Os objetivos dessa luta ultrapassam o aumento das matrículas. Ainda que o Quebec não tenha sido atingido pela crise econômica de 2008 nas mesmas proporções que seu vizinho norte-americano, seu modelo social é progressivamente questionado, tanto nos discursos como nos fatos. Cada vez mais serviços públicos se tornam pagos, principalmente em matéria de saúde; as tarifas de eletricidade foram revistas e elevadas; e a lógica da competição e da concorrência foi introduzida na gestão dos estabelecimentos públicos.

Isso explica a ligação de outros agentes à causa estudantil: as centrais sindicais, mas também e principalmente as coalizões temporárias criadas para a ocasião, como os “Pais contra o aumento” e os “Professores contra o aumento”, particularmente ativos. Diversas vezes retomadas, as alianças pontuais levaram os estudantes, entre outras coisas, a unir suas vozes às de outros movimentos: 22 de abril para a Jornada da Terra, que reuniu 300 mil pessoas no parque do Mont-Royal, durante os desfiles do 1º de Maio etc.
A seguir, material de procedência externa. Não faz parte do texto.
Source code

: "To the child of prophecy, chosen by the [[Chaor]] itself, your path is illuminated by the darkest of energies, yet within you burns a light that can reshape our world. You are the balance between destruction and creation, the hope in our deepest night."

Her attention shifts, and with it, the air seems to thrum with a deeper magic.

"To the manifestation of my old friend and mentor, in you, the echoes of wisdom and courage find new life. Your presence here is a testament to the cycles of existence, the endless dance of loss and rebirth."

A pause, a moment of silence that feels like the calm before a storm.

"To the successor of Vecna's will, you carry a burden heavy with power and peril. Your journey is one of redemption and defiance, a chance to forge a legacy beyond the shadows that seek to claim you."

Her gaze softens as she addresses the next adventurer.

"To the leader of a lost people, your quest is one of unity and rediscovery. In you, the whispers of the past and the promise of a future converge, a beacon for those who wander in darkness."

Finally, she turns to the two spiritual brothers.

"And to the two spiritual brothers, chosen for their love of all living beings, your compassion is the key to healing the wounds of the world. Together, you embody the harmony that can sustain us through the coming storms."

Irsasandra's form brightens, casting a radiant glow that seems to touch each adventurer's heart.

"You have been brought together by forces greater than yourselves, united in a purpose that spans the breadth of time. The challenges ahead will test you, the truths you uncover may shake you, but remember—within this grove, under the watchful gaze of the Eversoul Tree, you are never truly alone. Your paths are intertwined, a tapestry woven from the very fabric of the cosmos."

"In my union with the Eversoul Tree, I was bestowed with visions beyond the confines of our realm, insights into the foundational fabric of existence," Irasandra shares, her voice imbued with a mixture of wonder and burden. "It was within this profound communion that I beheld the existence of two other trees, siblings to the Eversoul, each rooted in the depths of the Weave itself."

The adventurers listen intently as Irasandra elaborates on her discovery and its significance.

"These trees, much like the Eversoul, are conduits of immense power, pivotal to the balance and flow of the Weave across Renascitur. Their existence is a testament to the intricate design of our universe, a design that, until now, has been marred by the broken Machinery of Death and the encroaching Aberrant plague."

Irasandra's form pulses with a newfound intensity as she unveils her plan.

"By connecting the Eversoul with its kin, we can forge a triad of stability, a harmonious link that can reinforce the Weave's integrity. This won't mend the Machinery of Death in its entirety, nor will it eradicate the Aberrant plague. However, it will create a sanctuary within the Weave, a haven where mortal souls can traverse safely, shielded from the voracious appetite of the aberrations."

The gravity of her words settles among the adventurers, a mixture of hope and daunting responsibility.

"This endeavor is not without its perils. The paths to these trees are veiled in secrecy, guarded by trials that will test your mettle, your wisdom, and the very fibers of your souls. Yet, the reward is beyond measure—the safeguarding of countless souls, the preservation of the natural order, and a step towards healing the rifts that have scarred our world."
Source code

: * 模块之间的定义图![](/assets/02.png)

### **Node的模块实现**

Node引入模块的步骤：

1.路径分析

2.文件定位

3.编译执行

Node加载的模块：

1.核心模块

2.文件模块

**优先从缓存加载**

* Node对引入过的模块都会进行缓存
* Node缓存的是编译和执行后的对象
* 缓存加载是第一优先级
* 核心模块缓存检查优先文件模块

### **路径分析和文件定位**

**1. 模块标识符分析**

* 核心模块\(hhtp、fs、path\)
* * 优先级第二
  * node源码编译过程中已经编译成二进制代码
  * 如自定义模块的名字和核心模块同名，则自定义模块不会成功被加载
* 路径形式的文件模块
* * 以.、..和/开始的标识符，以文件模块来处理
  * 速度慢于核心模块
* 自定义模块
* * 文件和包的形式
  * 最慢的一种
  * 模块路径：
Seria errôneo ver no movimento estudantil uma réplica do que se produziu no Chile ou na Espanha. A situação dos jovens do Quebec parece pouco com a dos jovens espanhóis. Claro, eles sofrem com um desemprego mais significativo do que o resto da população (14% dos jovens entre 15 e 24 anos, contra uma média nacional de 8%), mas o futuro não lhes parece completamente inviável. Eles são movidos mais por uma forma de ideal político, uma sábia mistura de luta contra a mercantilização da educação, pelo direito coletivo ao saber e pela justiça social.

Qualquer que seja a saída, a luta estudantil da primavera canadense de 2012 terá sido um vetor de politização para toda uma geração, mas também de polarização no seio de uma sociedade muito dividida no Quebec. Desde o início do movimento, pesquisas mostram que cerca da metade das pessoas interrogadas apoia a medida governamental, e a outra a rejeita. No seio dos partidos de oposição, o Partido do Quebec (social-democrata e soberanista) denuncia o aumento e promete sua anulação, caso ganhe as próximas eleições; o partido de esquerda Quebec Solidário milita pela gratuidade escolar; e a Coalizão Futuro Quebec, um novo partido de direita, apoia a decisão governamental.

Dentro da própria população estudantil, o conflito também revelou fraturas. Um grupo que se opõe à greve e apoia o aumento foi criado: o Movimento dos Estudantes Socialmente Responsáveis. Pouco organizados sobre o plano coletivo, seus membros recorreram aos tribunais, colocando em jogo seu direito individual de acompanhar os cursos e a obrigação para as universidades e para os Cegep de dispensá-los. O jornal La Presse recenseou no final de abril mais de 25 pedidos de liminar entregues para obter a retomada dos cursos e, em alguns casos, a proibição das manifestações no campus, com argumentos econômicos (prejuízos financeiros ligadas à prolongação do trimestre e à perda de um possível emprego de verão) ou universitários (admissão no outono seguinte em um programa de cotas).

Quando ordenadas, essas liminares geralmente não foram respeitadas, engendrando fortes tensões e uma repressão policial contra os grevistas no seio dos estabelecimentos, o que coloca questões de fundo ao conjunto da sociedade: a insubordinação e seu corolário, o zelo jurídico, devem se banalizar? A legitimidade coletiva do movimento de greve deve se impor diante dos direitos individuais dos “consumidores de estudos”?

Pascale Dufour é professora do Departamento de Ciência Política da Universidade de Montreal (Canadá).